→ Problem to solve:
Below is a listing with pictures in it. Copy it exactly without them.

→ Data to use:

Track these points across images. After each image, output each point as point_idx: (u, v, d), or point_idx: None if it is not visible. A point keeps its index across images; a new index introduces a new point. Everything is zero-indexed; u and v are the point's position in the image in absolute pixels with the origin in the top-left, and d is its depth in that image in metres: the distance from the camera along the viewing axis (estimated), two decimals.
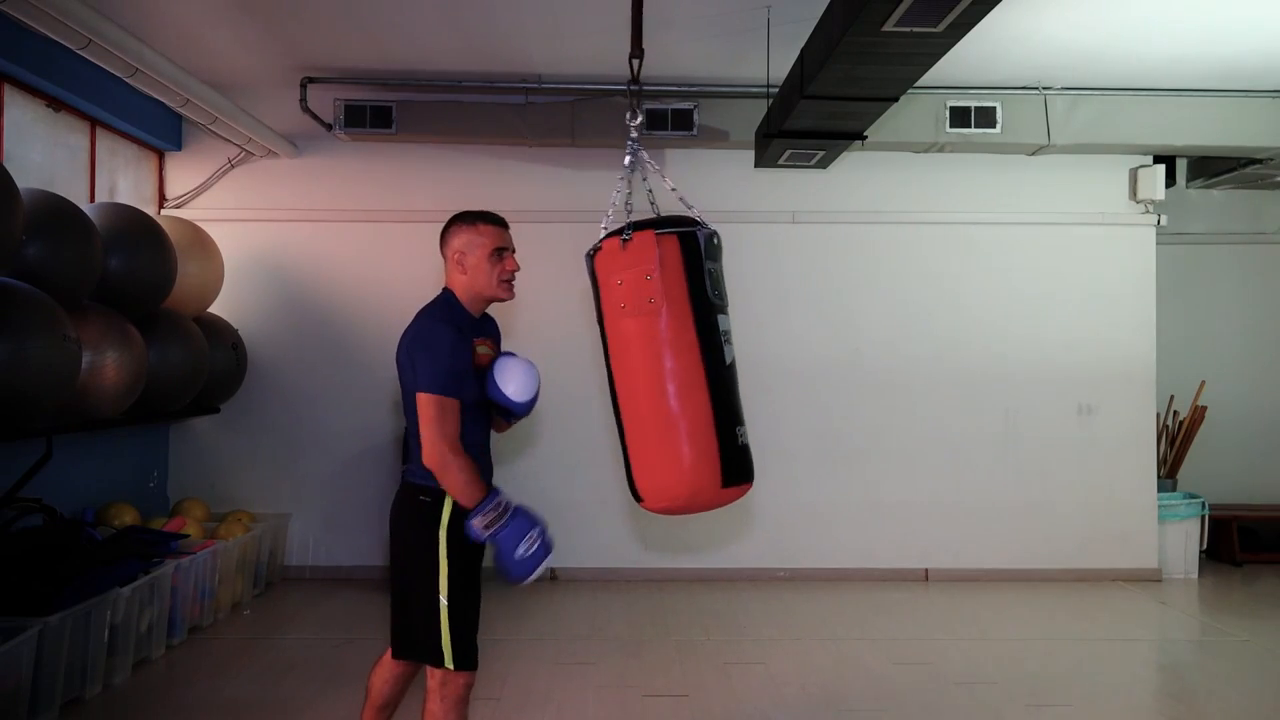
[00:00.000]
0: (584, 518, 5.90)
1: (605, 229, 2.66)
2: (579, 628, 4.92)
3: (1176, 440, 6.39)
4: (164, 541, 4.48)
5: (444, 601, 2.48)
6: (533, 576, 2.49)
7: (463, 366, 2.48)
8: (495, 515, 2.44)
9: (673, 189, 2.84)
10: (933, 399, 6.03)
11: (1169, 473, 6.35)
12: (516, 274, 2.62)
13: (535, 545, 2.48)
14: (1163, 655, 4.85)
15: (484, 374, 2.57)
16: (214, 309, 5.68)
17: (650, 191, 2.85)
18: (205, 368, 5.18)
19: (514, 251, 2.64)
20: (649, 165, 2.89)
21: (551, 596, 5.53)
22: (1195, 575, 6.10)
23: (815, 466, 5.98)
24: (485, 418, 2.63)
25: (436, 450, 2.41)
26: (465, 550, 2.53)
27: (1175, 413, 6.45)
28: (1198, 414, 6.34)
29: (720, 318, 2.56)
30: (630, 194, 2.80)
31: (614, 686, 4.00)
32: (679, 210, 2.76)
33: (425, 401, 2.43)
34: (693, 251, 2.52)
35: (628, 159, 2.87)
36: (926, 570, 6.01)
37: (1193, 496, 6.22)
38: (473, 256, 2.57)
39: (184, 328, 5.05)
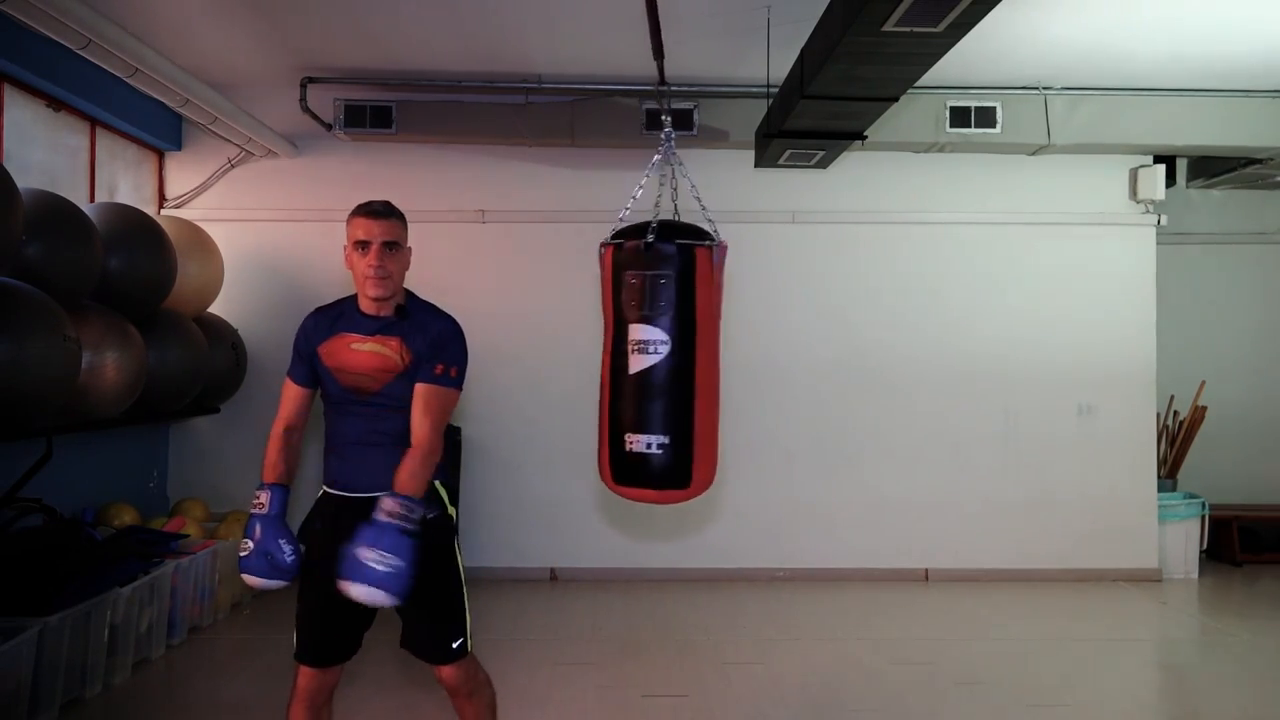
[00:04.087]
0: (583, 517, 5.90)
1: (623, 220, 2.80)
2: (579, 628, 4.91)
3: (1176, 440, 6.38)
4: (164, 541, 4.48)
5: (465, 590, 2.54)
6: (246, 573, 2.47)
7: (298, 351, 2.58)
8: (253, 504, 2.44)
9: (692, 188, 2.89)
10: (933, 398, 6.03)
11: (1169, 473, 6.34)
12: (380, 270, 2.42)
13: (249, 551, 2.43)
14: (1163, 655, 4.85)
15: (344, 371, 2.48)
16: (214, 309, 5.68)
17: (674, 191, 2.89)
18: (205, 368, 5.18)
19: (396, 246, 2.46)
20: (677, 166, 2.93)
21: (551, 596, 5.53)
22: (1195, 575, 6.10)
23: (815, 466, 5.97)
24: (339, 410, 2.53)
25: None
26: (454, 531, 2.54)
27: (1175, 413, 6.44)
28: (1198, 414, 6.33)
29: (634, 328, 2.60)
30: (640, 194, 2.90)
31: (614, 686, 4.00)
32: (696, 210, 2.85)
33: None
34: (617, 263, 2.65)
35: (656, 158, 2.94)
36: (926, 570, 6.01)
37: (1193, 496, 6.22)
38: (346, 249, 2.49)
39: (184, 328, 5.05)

→ Task output:
Track these points across images. After each image, output each point as point_idx: (u, v, d), or point_idx: None if it is not visible. A point keeps its index across images; a new index introduces a new point. Everything is zero-indexed; u and v are the point's position in the image in absolute pixels with the origin in the top-left, and d is its depth in that image in metres: the distance from the camera along the viewing axis (estimated), two decimals.
[00:00.000]
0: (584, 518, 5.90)
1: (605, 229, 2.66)
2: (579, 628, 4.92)
3: (1176, 440, 6.39)
4: (164, 541, 4.48)
5: (444, 601, 2.48)
6: (533, 576, 2.49)
7: (463, 366, 2.48)
8: (495, 515, 2.44)
9: (673, 189, 2.84)
10: (933, 399, 6.03)
11: (1169, 473, 6.35)
12: (516, 274, 2.62)
13: (535, 545, 2.48)
14: (1163, 655, 4.85)
15: (484, 374, 2.57)
16: (214, 309, 5.68)
17: (650, 191, 2.85)
18: (205, 368, 5.18)
19: (514, 251, 2.64)
20: (649, 165, 2.89)
21: (551, 596, 5.53)
22: (1195, 575, 6.10)
23: (815, 466, 5.98)
24: (485, 418, 2.63)
25: (436, 450, 2.41)
26: (465, 550, 2.53)
27: (1175, 413, 6.45)
28: (1198, 414, 6.34)
29: (720, 318, 2.56)
30: (630, 194, 2.80)
31: (614, 686, 4.00)
32: (679, 210, 2.76)
33: (425, 401, 2.43)
34: (693, 251, 2.52)
35: (628, 159, 2.87)
36: (926, 570, 6.01)
37: (1193, 496, 6.22)
38: (473, 256, 2.57)
39: (184, 328, 5.05)
[00:04.087]
0: (583, 517, 5.90)
1: (623, 220, 2.80)
2: (579, 628, 4.91)
3: (1176, 440, 6.38)
4: (164, 541, 4.48)
5: (465, 590, 2.54)
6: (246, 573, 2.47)
7: (298, 351, 2.58)
8: (253, 504, 2.44)
9: (692, 188, 2.89)
10: (933, 398, 6.03)
11: (1169, 473, 6.34)
12: (380, 270, 2.42)
13: (249, 551, 2.43)
14: (1163, 655, 4.85)
15: (344, 371, 2.48)
16: (214, 309, 5.68)
17: (674, 191, 2.89)
18: (205, 368, 5.18)
19: (396, 246, 2.46)
20: (677, 166, 2.93)
21: (551, 596, 5.53)
22: (1195, 575, 6.10)
23: (815, 466, 5.97)
24: (339, 410, 2.53)
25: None
26: (454, 531, 2.54)
27: (1175, 413, 6.44)
28: (1198, 414, 6.33)
29: (634, 328, 2.60)
30: (640, 194, 2.90)
31: (614, 686, 4.00)
32: (696, 210, 2.85)
33: None
34: (617, 263, 2.65)
35: (656, 158, 2.94)
36: (926, 570, 6.01)
37: (1193, 496, 6.22)
38: (346, 249, 2.49)
39: (184, 328, 5.05)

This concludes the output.